台湾の安永鮮物ではECサイトでのバナー掲出やYouTubeチャンネルでレシピ動画を紹介し、さらに実店舗では3魚種のPOPを掲出しました。くら寿司では、縁起の良いホタテを春節の際のお祝いメニューとしてPOPやSNSで紹介しました。また、しゃぶ葉では、期間限定で北海道産のホタテの刺身を提供し、注文されたお客様には3魚種のアイコンがデザインされた紅包(お年玉袋)をプレゼントするキャンペーンを実施しました。

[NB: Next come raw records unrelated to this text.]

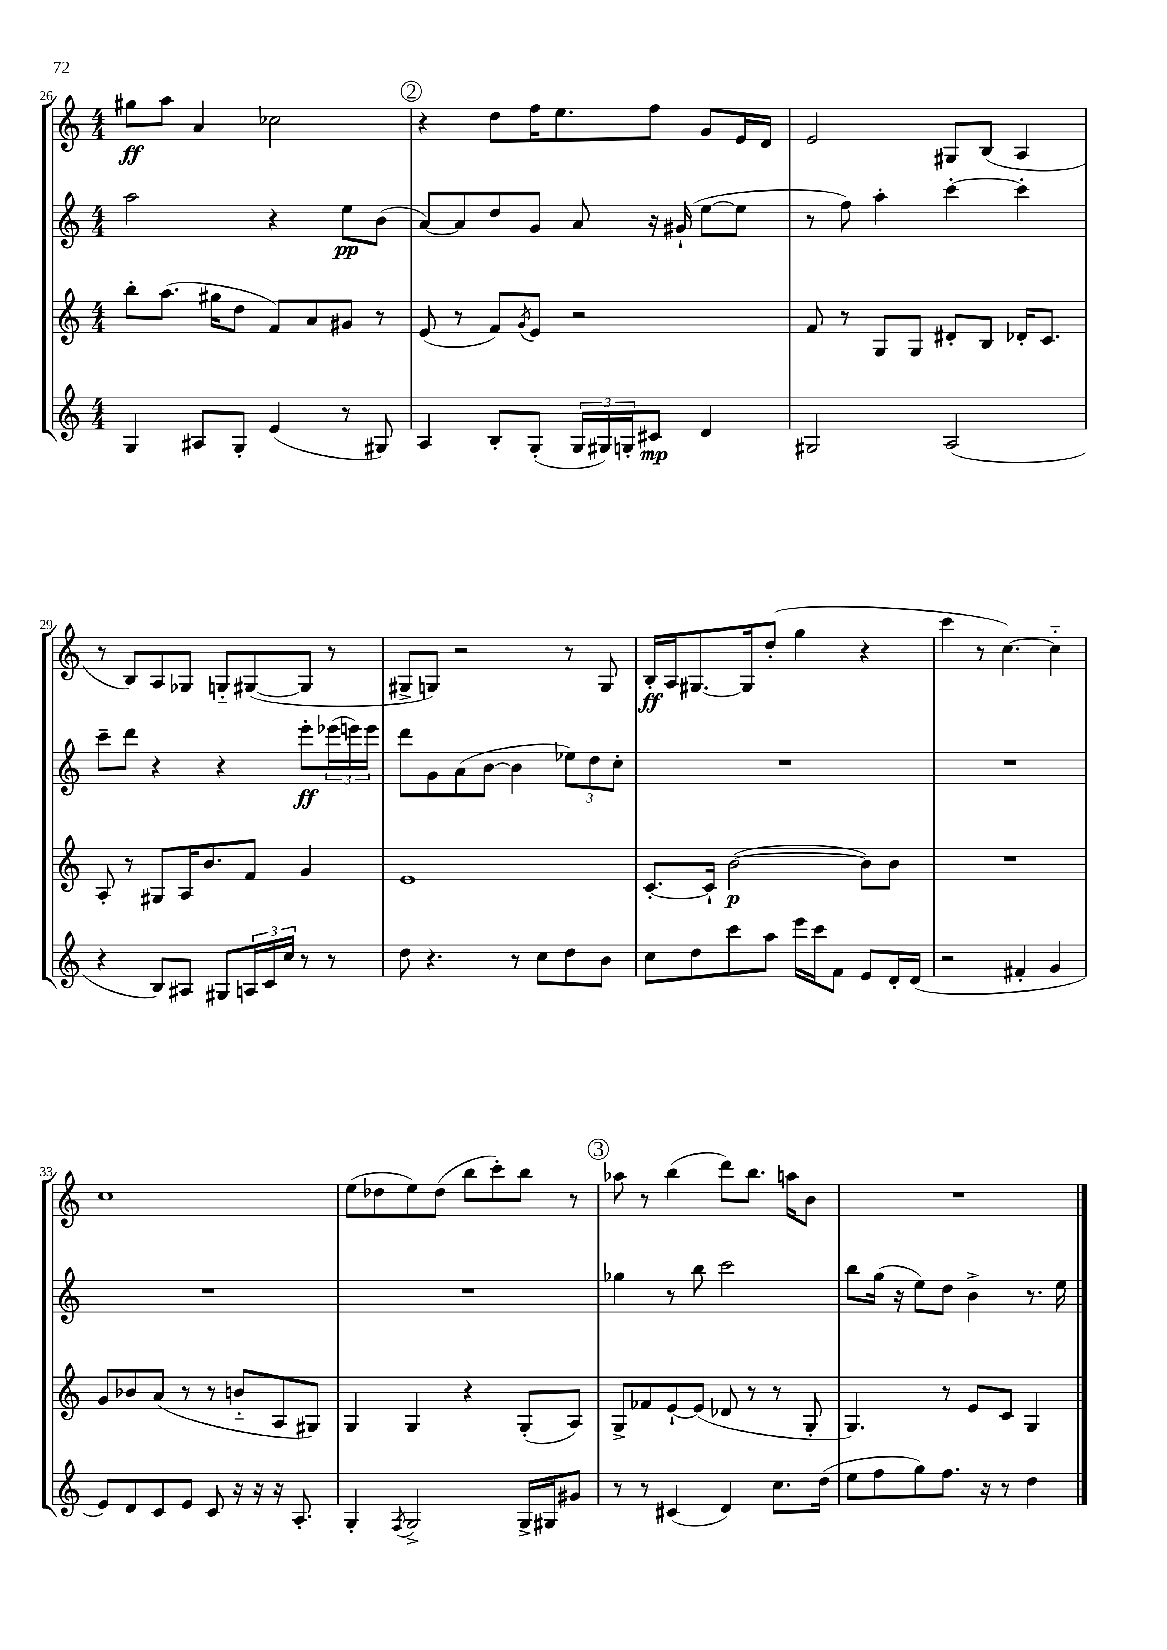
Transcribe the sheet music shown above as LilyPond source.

<<
\new StaffGroup <<
\new Staff = "s0" {
    \clef treble \key c \major \numericTimeSignature \time 4/4
    gis''8\ff a''8 a'4 ces''2 |
    \mark \markup { \circle "2" } r4 d''8 f''16 e''8. f''8 g'8 e'16 d'16 |
    e'2 gis8 b8( a4 |
    r8 b8) a8 ges8 g8-_ gis8~( gis8 r8 |
    gis8-> g8) r2 r8 g8 |
    b16-.\ff a16 gis8.~ gis16 d''8-.( g''4 r4 |
    c'''4 r8 c''4.~) c''4-_ |
    c''1 |
    e''8( des''8 e''8) des''8( b''8 c'''8-.) b''8 r8 |
    \mark \markup { \circle "3" } aes''8 r8 b''4( d'''8) b''8. a''16 b'8 |
    R1 \bar "|." |
}
\new Staff = "s1" {
    \clef treble \key c \major \numericTimeSignature \time 4/4
    a''2 r4 e''8\pp b'8( |
    \mark \markup { \circle "2" } a'8~) a'8 d''8 g'8 a'8 r16 gis'16-!( e''8~ e''8 |
    r8 f''8) a''4-. c'''4~-. c'''4-. |
    c'''8-- d'''8 r4 r4 e'''8-.\ff \tuplet 3/2 { ees'''16( e'''16) e'''16 } |
    d'''8 g'8 a'8( b'8~ b'4 \tuplet 3/2 { ees''8) d''8 c''8-. } |
    R1 |
    R1 |
    R1 |
    R1 |
    \mark \markup { \circle "3" } ges''4 r8 b''8 c'''2 |
    b''8 g''16( r16 e''8) d''8 b'4-> r8. e''16 \bar "|." |
}
\new Staff = "s2" {
    \clef treble \key c \major \numericTimeSignature \time 4/4
    b''8-. a''8.( gis''16 d''8 f'8) a'8 gis'8 r8 |
    \mark \markup { \circle "2" } e'8( r8 f'8) \acciaccatura { g'8 } e'8 r2 |
    f'8 r8 g8 g8 dis'8-. b8 des'16-. c'8. |
    a8-. r8 gis8 a16 b'8. f'8 g'4 |
    e'1 |
    c'8.~-. c'16-! b'2~\p( b'8) b'8 |
    R1 |
    g'8 bes'8 a'8( r8 r8 b'8-_ a8 gis8) |
    g4 g4 r4 g8-.( a8) |
    \mark \markup { \circle "3" } g8-> fes'8 e'8~-! e'8( des'8 r8 r8 g8-. |
    g4.) r8 e'8 c'8 g4 \bar "|." |
}
\new Staff = "s3" {
    \clef treble \key c \major \numericTimeSignature \time 4/4
    g4 ais8 g8-. e'4( r8 gis8) |
    \mark \markup { \circle "2" } a4 b8-. g8-.( \tuplet 3/2 { g16 gis16) g16-. } cis'8\mp d'4 |
    gis2 a2( |
    r4 b8) ais8 gis8 \tuplet 3/2 { a16 c'16 c''16 } r8 r8 |
    d''8 r4. r8 c''8 d''8 b'8 |
    c''8 d''8 c'''8 a''8 e'''16 c'''16 f'8 e'8 d'16-. d'16( |
    r2 fis'4-. g'4 |
    e'8) d'8 c'8 e'8 c'8 r16 r16 r16 a8.-. |
    g4-. \acciaccatura { f8 } g2-> g16-> gis16 gis'8 |
    \mark \markup { \circle "3" } r8 r8 cis'4( d'4) c''8. d''16( |
    e''8 f''8 g''8) f''8. r16 r8 d''4 \bar "|." |
}
>>
>>
\layout { \context { \Score currentBarNumber = #26 } }
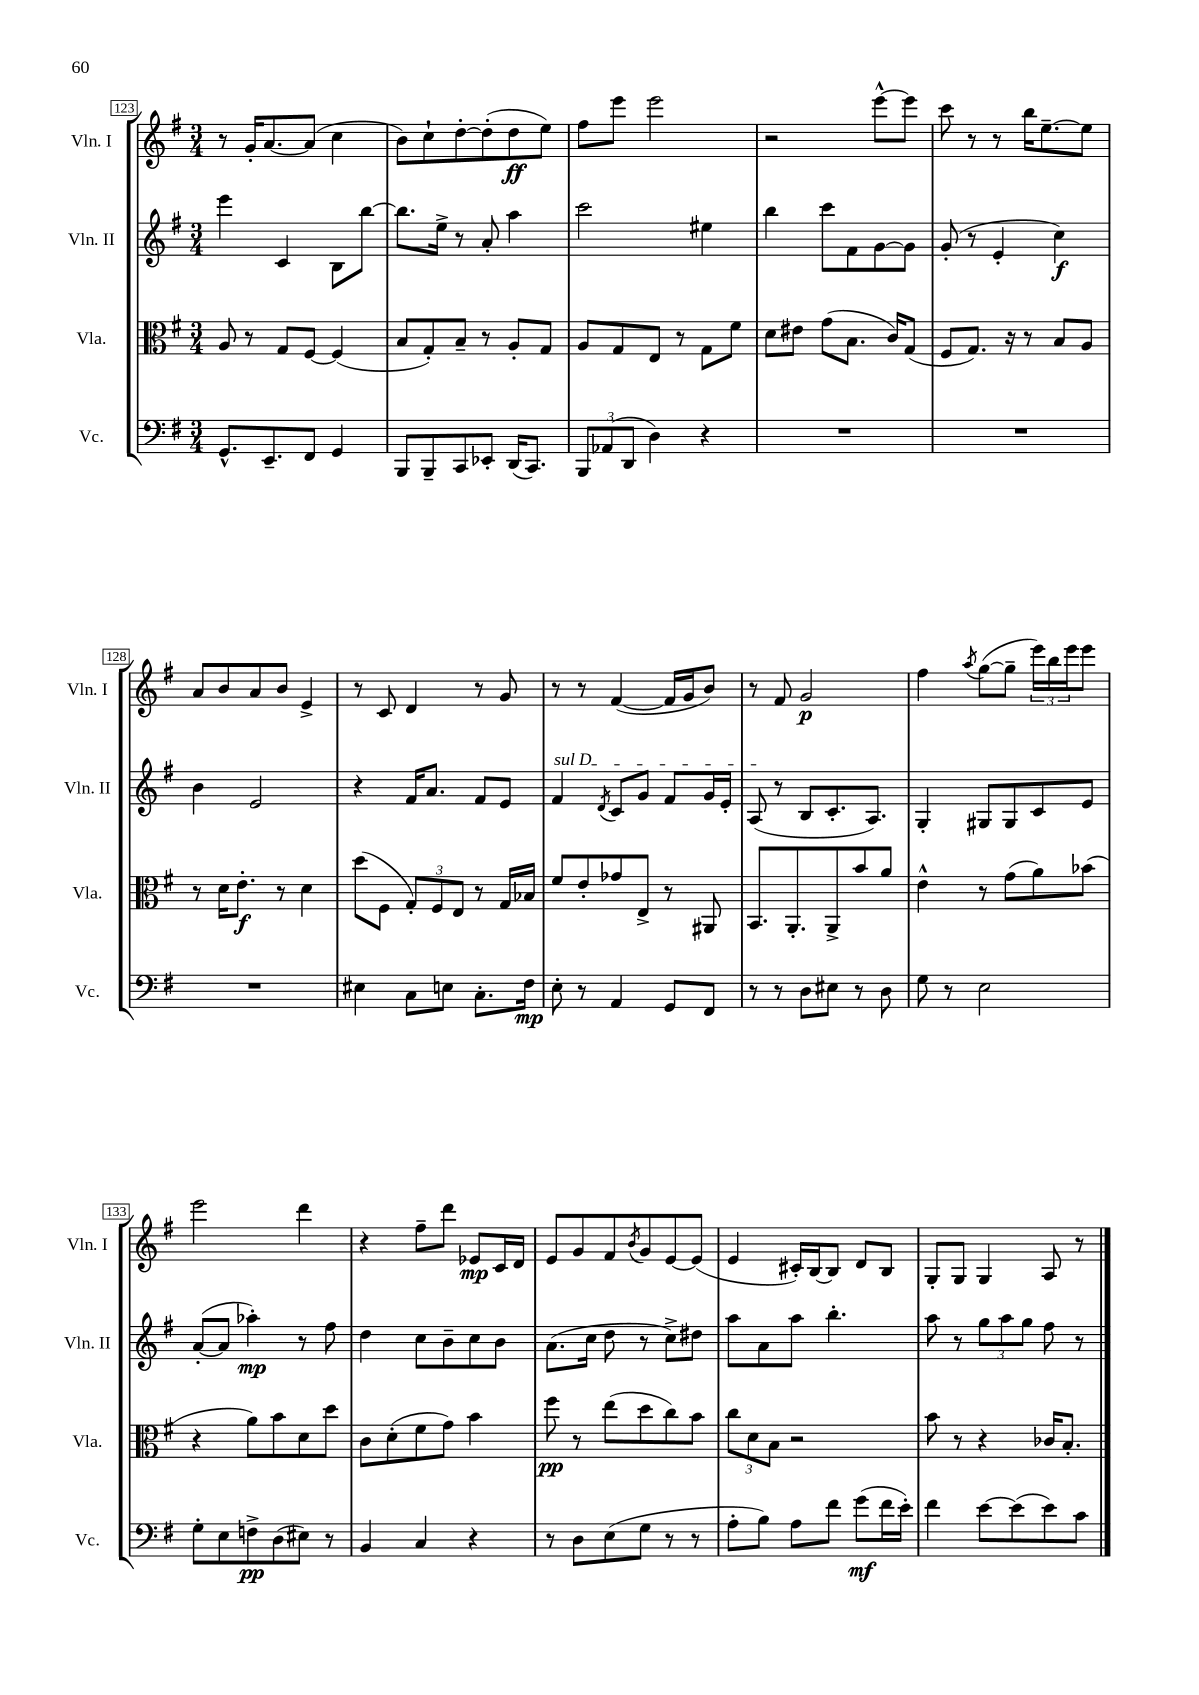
<<
\new StaffGroup <<
\new Staff = "s0" \with { instrumentName = "Vln. I" shortInstrumentName = "Vln. I" } {
    \clef treble \key g \major \numericTimeSignature \time 3/4
    r8 g'16-. a'8.~ a'8( c''4 |
    b'8) c''8-! d''8~-. d''8-.( d''8\ff e''8) |
    fis''8 e'''8 e'''2 |
    r2 e'''8~-^ e'''8 |
    c'''8 r8 r8 b''16 e''8.~-- e''8 |
    a'8 b'8 a'8 b'8 e'4-> |
    r8 c'8 d'4 r8 g'8 |
    r8 r8 fis'4~( fis'16 g'16 b'8) |
    r8 fis'8 g'2\p |
    fis''4 \acciaccatura { a''8 } g''8~( g''8-- \tuplet 3/2 { e'''16) b''16 e'''16 } e'''8 |
    e'''2 d'''4 |
    r4 fis''8-- d'''8 ees'8\mp c'16 d'16 |
    e'8 g'8 fis'8 \acciaccatura { b'8 } g'8 e'8~ e'8( |
    e'4 cis'16-.) b16~ b8 d'8 b8 |
    g8-. g8 g4 a8 r8 \bar "|." |
}
\new Staff = "s1" \with { instrumentName = "Vln. II" shortInstrumentName = "Vln. II" } {
    \clef treble \key g \major \numericTimeSignature \time 3/4
    e'''4 c'4 b8 b''8~ |
    b''8. e''16-> r8 a'8-. a''4 |
    c'''2 eis''4 |
    b''4 c'''8 fis'8 g'8~ g'8 |
    g'8-.( r8 e'4-. c''4\f) |
    b'4 e'2 |
    r4 fis'16 a'8. fis'8 e'8 |
    \once \override TextSpanner.bound-details.left.text = \markup { \italic "sul D" } fis'4\startTextSpan \acciaccatura { d'8 } c'8 g'8 fis'8 g'16 e'16-. |
    a8\stopTextSpan( r8 b8 c'8.-. a8.) |
    g4-. gis8 gis8 c'8 e'8 |
    a'8~-.( a'8 aes''4-.\mp) r8 fis''8 |
    d''4 c''8 b'8-- c''8 b'8 |
    a'8.( c''16 d''8 r8 c''8->) dis''8 |
    a''8 a'8 a''8 b''4.-. |
    a''8 r8 \tuplet 3/2 { g''8 a''8 g''8 } fis''8 r8 \bar "|." |
}
\new Staff = "s2" \with { instrumentName = "Vla." shortInstrumentName = "Vla." } {
    \clef alto \key g \major \numericTimeSignature \time 3/4
    a8 r8 g8 fis8~ fis4( |
    b8 g8-.) b8-- r8 a8-. g8 |
    a8 g8 e8 r8 g8 fis'8 |
    d'8 eis'8 g'8( b8. c'16) g8( |
    fis8 g8.) r16 r8 b8 a8 |
    r8 d'16 e'8.-.\f r8 d'4 |
    d''8( fis8 \tuplet 3/2 { g8-.) fis8 e8 } r8 g16 bes16 |
    fis'8 e'8-. ges'8 e8-> r8 ais,8 |
    b,8. a,8.-. a,8-> b'8 a'8 |
    e'4-^ r8 g'8( a'8) bes'8( |
    r4 a'8) b'8 d'8 d''8 |
    c'8 d'8-.( fis'8 g'8) b'4 |
    fis''8\pp r8 e''8( d''8 c''8) b'8 |
    \tuplet 3/2 { c''8 d'8 b8 } r2 |
    b'8 r8 r4 ces'16 b8.-. \bar "|." |
}
\new Staff = "s3" \with { instrumentName = "Vc." shortInstrumentName = "Vc." } {
    \clef bass \key g \major \numericTimeSignature \time 3/4
    g,8.-^ e,8.-- fis,8 g,4 |
    b,,8 b,,8-- c,8 ees,8-. d,16( c,8.) |
    \tuplet 3/2 { b,,8 aes,8( d,8 } d4) r4 |
    R2. |
    R2. |
    R2. |
    eis4 c8 e8 c8.-. fis16\mp |
    e8-. r8 a,4 g,8 fis,8 |
    r8 r8 d8 eis8 r8 d8 |
    g8 r8 e2 |
    g8-. e8 f8->\pp d8( eis8) r8 |
    b,4 c4 r4 |
    r8 d8 e8( g8 r8 r8 |
    a8-. b8) a8 fis'8 g'8\mf( fis'16 e'16-.) |
    fis'4 e'8~ e'8( e'8) c'8 \bar "|." |
}
>>
>>
\layout { \context { \Score currentBarNumber = #123 \override BarNumber.stencil = #(make-stencil-boxer 0.1 0.3 ly:text-interface::print) } }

参加事業者から「JFOODO制作のPOPやバナーが売り上げ増加に貢献」という声

以下、プロモーション参加店舗からの、本施策についてのご意見を紹介します。

香港
3魚種全体で売上増。3魚種のPOPは色鮮やかで店内でとても目立っていると感じました。開運という要素にひかれて購入されるお客様もおり、栄養や産地など3魚種をもっと知っていただくことでさらなる売上につながると思う。(大手量販店)
ホタテの売上が前年対比で4倍近く増加し、ブリ・タイも倍増に近い好調な売れ行きとなった。(大手寿司チェーン)
台湾
ホタテはロングセラーでお客様にも馴染みのある食材だが、3魚種の開運を紹介したPOPを設置することで、日本産であることがお客様に再度印象付けられたためか、6%の売上増につながった。(大手寿司チェーン)
3魚種のPOPはお客様の目を引いて5%の売上増を達成。店舗スタッフにもデザインの受けが良く、これからも設置していきたい。(大手飲食店チェーン)
ホタテのアイコンを入れたバナーなどでプロモーションを実施したホタテの売上が前年対比で1.5倍以上になった。(ECサイト)

消費者からも「”開運”にひかれて購入した」という声

日本産3魚種について、プロモーション参加店舗に消費者から届いた声を紹介します。

香港
特に春節前は“開運”と言われると買いたくなる。パッケージに3魚種のシールが貼られていると間違えずに買えるのでうれしい。(大手量販店の利用客)
店内の注文端末に表示されたブリが日本らしいデザインでおめでたい感じが気にいって、初めてブリを食べてみた。思っていた以上に脂が感じられて、とても美味しい。(大手寿司チェーンの利用客)
台湾
日本で縁起が良いとされる文化も面白いし、3魚種のPOPで日本産とわかるので安心して食べられる。(大手寿司チェーンの利用客)
日本の寿司や刺身は魚の骨を除いたりする必要がなく、子供でも安心して食べられるのがうれしい。(大手飲食店チェーンの利用客)
開運というバナーにひかれてホタテを購入しました。また購入したいと思ったので会員登録しました。(ECサイト)
JFOODOとは
「日本食品海外プロモーションセンター(JFOODO)」は、2017年4月1日付で日本貿易振興機構(ジェトロ)に設置された日本産農林水産物・食品のブランディングのためにオールジャパンでの消費者向けプロモーションを担う組織です。
日本の農林水産物・食品の輸出拡大のためには、海外での更なる需要創出が必要です。
JFOODOは、海外消費者向けのプロモーション強化を通じて需要を喚起し、日本の農林水産物・輸出拡大に貢献してまいります。